This past week, I was excited to find myself the subject of a Seattle Colleges Blog story by Cole Hornaday from the Continuing Education department. Cole explains why I brand myself as a Musical Catalyst, sparking musical connections globally as composer, teacher, mentor and performer. Cole's article follows:
Creating Harmony as a Music Catalyst
Dec 13th 2017 3:34pm — Cole Hornaday (revised: Dec 14th 2017 11:59am)
Community Choir instructor Bronwyn Edwards calls herself a “music catalyst” and when one considers the depth to which she has immersed herself into the world of music, it is impossible to disagree. From formal piano studies at the age of 11 and a childhood spent performing piano concertos to enthusiastic houses to easing the minds of weary travelers as a pianist at SeaTac airport (not to mention concerts at Benaroya Hall), her work has touched the lives of others in unfathomable ways and continues to do so.
Edwards admits that being such a success at a young age was a risky prospect. It may come as a surprise to learn Edwards had little interest in pursuing a formal musical education beyond childhood. In fact, she graduated from the University of New South Wales in Sydney, Australia with Science and Architecture degrees.
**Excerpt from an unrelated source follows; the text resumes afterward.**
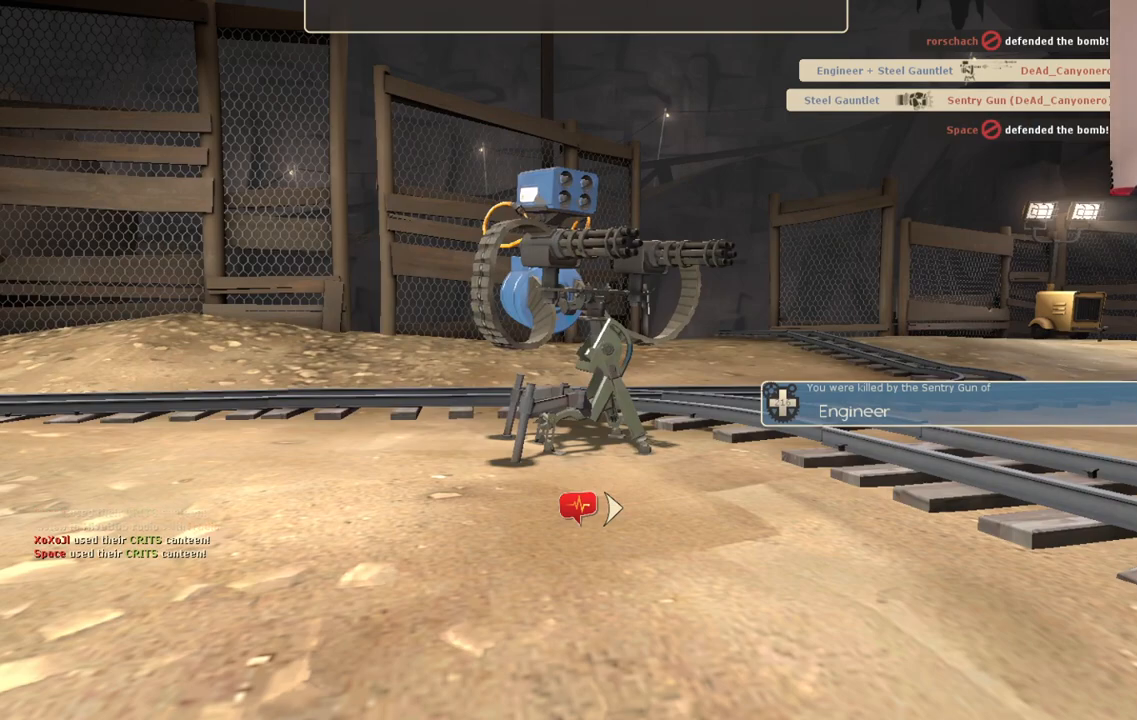
{"buttons": [], "left_stick": "center", "right_stick": "center", "events": []}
“To be honest, I burned out like a meteorite after that, having done too much too soon, and not possessing the maturity or the ability to appreciate the gift that I was given,” she says. “There was always too much pressure to perform meticulously and music became a burden. For this very reason—decades later—having returned to music as a career after another life as a professional communications director and publicist, I live by the mantra ‘It's about joy, not perfection.’” A perspective that ultimately came to guide her teaching and her own exploration of music.
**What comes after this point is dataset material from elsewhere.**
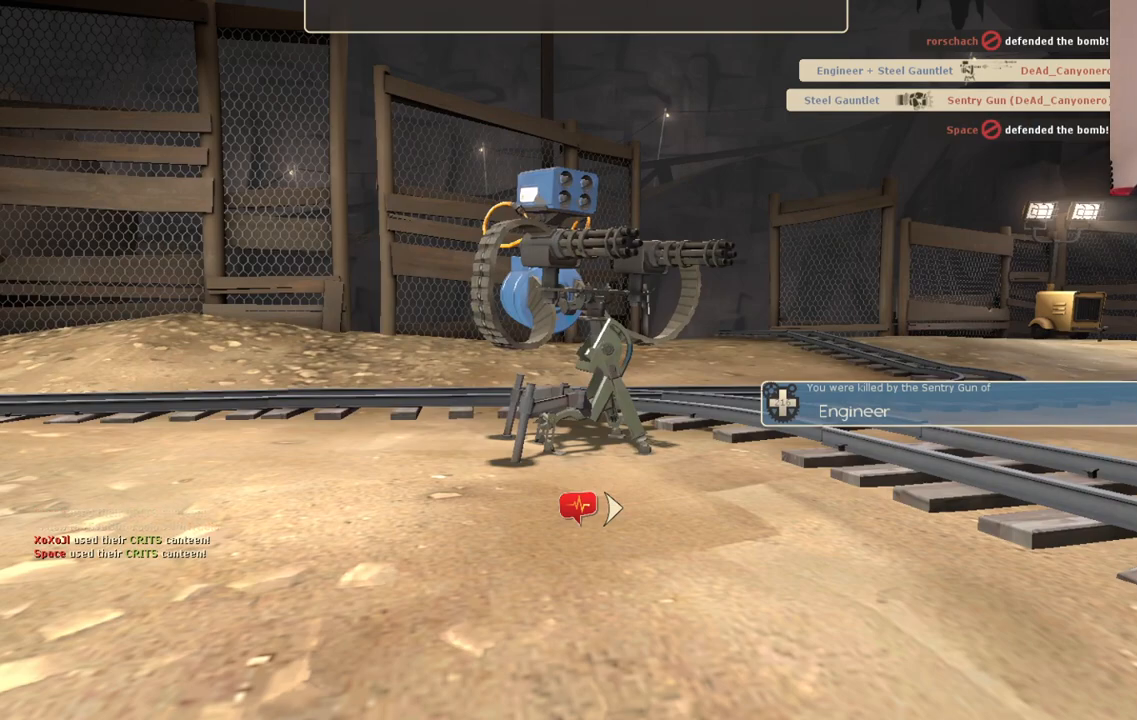
{"buttons": [], "left_stick": "center", "right_stick": "center", "events": []}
“While I always encourage my students and other musicians whom I mentor and/or direct to do their very best, I want them to LOVE music, and not succumb to the pressure of having to achieve perfection,” Edwards says. “They need to feel enabled, nurtured and supported, not incapacitated by anxiety about their music ability.”
Truth be told, teaching choir was not in Edwards’ repertoire from the start. In fact, her very first choir gig landed in her lap from out of the blue. “I began leading the choir at Fauntleroy Church in 2008 because somebody called me up and asked me to come rescue the choir in the absence of its director, who departed abruptly,” she recalls. “I felt utterly unprepared. I had zero vocal training and no experience leading a large group of people. Choir directing is partly about music, but it's also very much about managing people and creating a sense of community and camaraderie. You find yourself in a room full of people with many conflicting ideas about all kinds of subjects. There is always some tension. The director needs to be able to bring people together and find common ground and create harmony…in more than one sense of the word.”
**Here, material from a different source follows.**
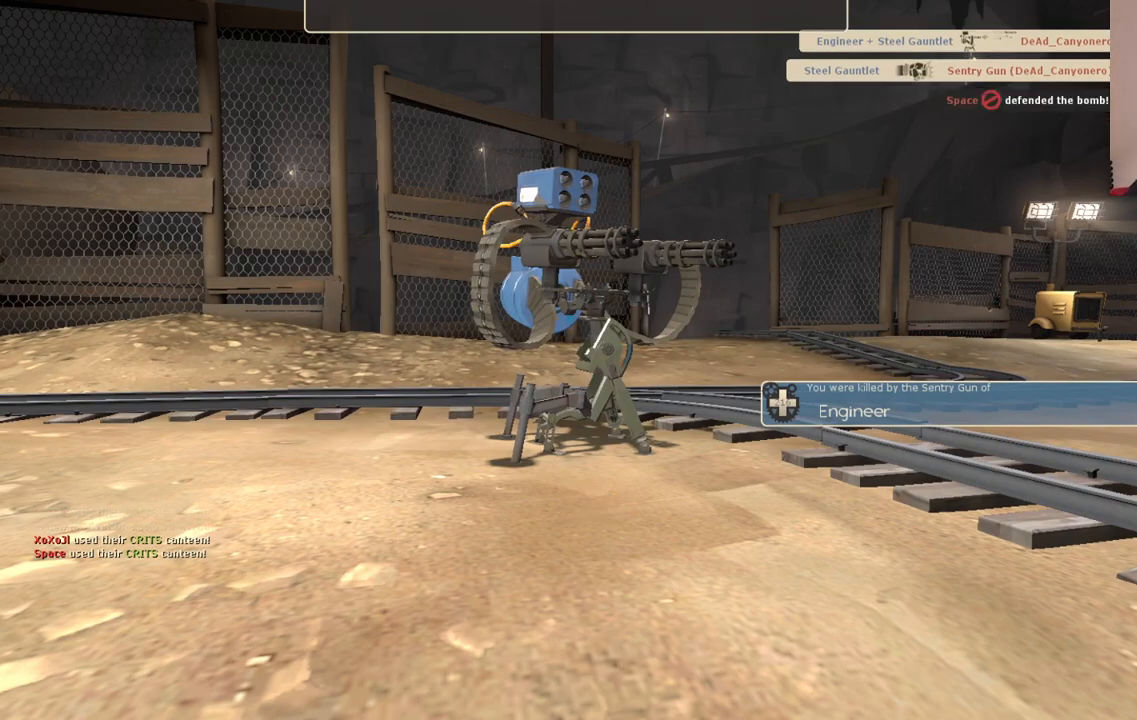
{"buttons": [], "left_stick": "center", "right_stick": "center", "events": []}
Edwards saw herself working with Fauntleroy Church for two months at the most…and that was over ten years ago.
Not long after, Edwards found herself directing the South Seattle College Community Choir under similar circumstances, however in this case she was working alongside her long-time colleague, John Lehrack. “We like to think of ourselves as a team… I was asked to lead the group by its founding and retiring director, Paula Herd. Today I also direct the Fauntleroy Women's Ensemble, the D.A.M. Ukulele Band and the Bell choir at Fauntleroy church. It's been an interesting journey and not the usual path of a choral music director.”
Edwards says she learned a great deal on the job, something that compelled her to expand her musical education, particularly as it related to choral music. “I think the greatest joy in teaching choir is the fact that you end up with something that's greater than the sum of all its parts. In other words, when a group of people come together to make music, there is always the possibility of something more than just a good music performance. I call it ‘lightning in a bottle’—a kind of spontaneous combustion of energy and sound this is thrilling. Everybody feels it! You do all this hard work, you learn and rehearse your music, and then something wonderful happens. People experience this and they come back for more.”
Not one to rest on her laurels regarding community building, Edwards is always mindful of creating a supportive space for first-timers as well. “It's really important to reassure newcomers that they are here to learn and grow musically, and no matter where their starting point is, they are welcome here. I tell them they will need to do some work at home between rehearsals, but I want them to know that being part of a non-audition choir means we have a diverse range of musical skills from absolute beginners who've never seen a music score in their lives, to professional musicians. We will give them the tools they need to succeed. We offer recorded parts online that they can work with at home. We can seat them next to a strong singer so they can hear their parts and sing along. We wear nametags so it's easier to get to know one another.”
Edwards has several goals for students, starting with elevating their faith in their own musical abilities. “I hope students take away self-confidence, improved musical skills no matter their starting level, a sense of accomplishment and joy following our final performance of the season.” In addition, she seeks to build camaraderie and, “(A)n appreciation for the ‘whole being greater than the sum of the parts’ and an understanding that each person's contribution makes a difference.” Most of all, Edwards sees choir direction and instruction as an opportunity to give back to the community. “Music is such a gift…There are so many benefits to making music together! It's good for your physical health (all that good breathing and great posture!), and your mental health too. Singing gives you endorphins, and then there's all that glorious sound!”